■ Texte de la page
□ □ □ □
À PROPOS DE LA CRÉATION DES CLASSES À PROJET ARTISTIQUE ET CULTUREL

Instaurer un dialogue durable et constructif entre l’action culturelle et le champ disciplinaire des lettres, de la maternelle à l’université.
À l’initiative de Jack Lang, le Plan pour l’éducation artistique et l’action culturelle inscrit désormais “les problématiques artistiques et culturelles au cœur des apprentissages”. Dans l’enseignement secondaire, le Plan a ainsi permis la mise en place de dispositifs nouveaux (notamment les classes à projet artistique et culturel) qui nous autorisent à penser les relations entre des objectifs d’ordre disciplinaire et des objectifs centrés sur l’accès à l’art et à la culture.
La tension naturelle qui existe entre l’art, la culture et l’enseignement, ne doit pas nous faire perdre de vue l’objectif qui tend à donner à l’élève, à l’étudiant, les moyens d’acquérir un juste rapport au langage, à la littérature, et au monde afin qu’il puisse mieux percevoir en quoi la littérature peut lui être nécessaire.
Cette tension donne matière à controverse : il ne s’agit aucunement d’éviter les nœuds dramatiques auxquels on se heurte dès lors que l’on met en rapport l’art, la société, l’Ecole, mais de poser clairement les termes du débat et les enjeux pour l’élève et le monde dans lequel celui-ci devra s’inscrire selon sa singularité, son désir.
Ce dialogue doit nous permettre de dégager des pistes de recherche et des moyens d’action.
□ □ □ □
■ Données présentées

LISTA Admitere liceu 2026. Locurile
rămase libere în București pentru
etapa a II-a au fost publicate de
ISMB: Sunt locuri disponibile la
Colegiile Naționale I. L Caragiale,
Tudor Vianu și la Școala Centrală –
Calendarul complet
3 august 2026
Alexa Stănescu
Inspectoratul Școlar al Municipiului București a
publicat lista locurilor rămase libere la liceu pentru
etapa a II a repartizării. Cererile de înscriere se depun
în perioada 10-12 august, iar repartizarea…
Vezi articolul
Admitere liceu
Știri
□ □ □ □
Répondez aux questions suivantes sur le texte consacré aux classes à projet artistique et culturel.
1. À l'initiative de qui le Plan pour l'éducation artistique et l'action culturelle a-t-il été mis en place ?
2. Quel dispositif nouveau le texte cite-t-il comme exemple de ce que le Plan a permis dans l'enseignement secondaire ?
3. Que doit permettre de dégager le dialogue évoqué dans la dernière phrase ?

■ Réponse rédigée
1. Le Plan a été mis en place à l'initiative de Jack Lang.
2. Le texte cite les classes à projet artistique et culturel.
3. Ce dialogue doit permettre de dégager des pistes de recherche et des moyens d'action.